До спазма в горле захотелось поставить хотя бы маленькую елочку для Миры и положить подарок, который мог бы ее порадовать.

Но какой подарок придумаешь? Истово, до аскетизма честный, он не мог даже позволить себе выписать с полкового склада фунт-другой муки и испечь хоть бы такие вот блины, как пекут эти почувствовавшие себя хозяйками батрачки.

Разве что попросить у Рудковского? Нет! У Рудковского он попросит муки, но не для себя — для полка.

— Где ваш Рудковский? — отказавшись от третьего блина, поблагодарив, спросил Богунович у женщин.

— Митингует, — засмеялась Стася. — Вот неправду говорили, будто мы, бабы, балаболки, будто нас никто не переговорит. Дали волю мужикам — так они только и знают, что говорят. Старого Калачика сорок баб не перебрешет.

— Заседают мужчины наверху, — просто, без лишних слов, разъяснила женщина, поднесшая блины.

Стася снова засмеялась:

— Живем как в раю: мужики языки точат, бабы конюшни чистят…

— Так, как ты навострила свой язык, никому не наточить, — словно обиженная за мужчин, сказала полногрудая молодица, одна из тех, что прятались за печью.

— А то как же! Я, может, комиссаром вашим хочу стать. Хотя… на лихо вы мне сдались! Какой с вас наедок? Взять бы мне власть над вашими мужиками! Какого захотела, того и выбрала, как царица Катерина.

— Тьфу-тьфу, бесстыдница!

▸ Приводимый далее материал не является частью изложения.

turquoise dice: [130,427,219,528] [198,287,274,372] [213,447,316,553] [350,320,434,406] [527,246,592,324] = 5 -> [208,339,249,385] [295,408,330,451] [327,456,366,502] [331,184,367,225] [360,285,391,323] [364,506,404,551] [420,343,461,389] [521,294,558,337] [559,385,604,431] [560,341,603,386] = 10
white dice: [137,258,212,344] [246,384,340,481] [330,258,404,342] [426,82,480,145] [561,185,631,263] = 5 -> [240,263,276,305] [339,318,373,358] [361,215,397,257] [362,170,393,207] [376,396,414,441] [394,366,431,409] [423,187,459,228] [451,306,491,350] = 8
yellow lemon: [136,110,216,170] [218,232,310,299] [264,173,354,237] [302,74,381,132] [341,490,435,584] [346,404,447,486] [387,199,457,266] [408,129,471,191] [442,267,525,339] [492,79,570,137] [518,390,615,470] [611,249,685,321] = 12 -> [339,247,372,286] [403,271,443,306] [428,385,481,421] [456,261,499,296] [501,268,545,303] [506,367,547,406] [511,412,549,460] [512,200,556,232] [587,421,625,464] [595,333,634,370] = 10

Бога у тебя нет! — возмутилась старая кухарка.

— Чего захотела, ишь ты ее! Я за своего глаза тебе выдеру! — серьезно предупредила молодица.

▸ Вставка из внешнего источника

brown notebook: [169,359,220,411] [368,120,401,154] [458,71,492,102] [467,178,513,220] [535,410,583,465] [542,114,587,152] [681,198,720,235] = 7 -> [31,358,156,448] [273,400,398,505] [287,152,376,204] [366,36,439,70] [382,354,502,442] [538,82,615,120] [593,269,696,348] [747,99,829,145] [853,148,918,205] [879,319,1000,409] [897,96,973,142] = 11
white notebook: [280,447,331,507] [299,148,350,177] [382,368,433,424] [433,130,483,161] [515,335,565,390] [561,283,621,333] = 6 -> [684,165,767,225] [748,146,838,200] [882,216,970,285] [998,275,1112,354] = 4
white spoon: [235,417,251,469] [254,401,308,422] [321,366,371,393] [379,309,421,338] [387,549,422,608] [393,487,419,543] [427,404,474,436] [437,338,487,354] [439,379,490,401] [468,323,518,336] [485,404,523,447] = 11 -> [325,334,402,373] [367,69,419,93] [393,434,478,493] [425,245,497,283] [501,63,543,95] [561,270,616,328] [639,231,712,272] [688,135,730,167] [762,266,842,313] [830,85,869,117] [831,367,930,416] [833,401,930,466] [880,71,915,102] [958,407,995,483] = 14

Но Стасю угомонить было непросто, она явно играла на него, на Богуновича (своеобразный способ обратить на себя внимание). И это ей, конечно, удавалось; женщины поопытнее понимали вдову и снисходительно усмехались.

— Ты — мироедка! — отбрила Стася молодицу. — А еще в коммуну лезешь. В коммуне все надо делить поровну…

— А ты кто! Брехло! Балаболка! Распустила язык. Рудковский тебе подрежет его…

— Боюсь я твоего комиссара! Скоро он под мою дудку запляшет.

— Постыдитесь пана офицера, бабы!

Стася шутила, а полногрудая молодица уже кипела. Запахло ссорой. Чтобы не быть свидетелем женской свары, Богунович деликатно попрощался; знал: присутствие постороннего только раззадоривает людей, поссорившихся без причины, просто так, слово за слово. Бывало не только среди неграмотных женщин, но и среди образованных офицеров, что после разговора, начатого шуткой, хватались за револьверы.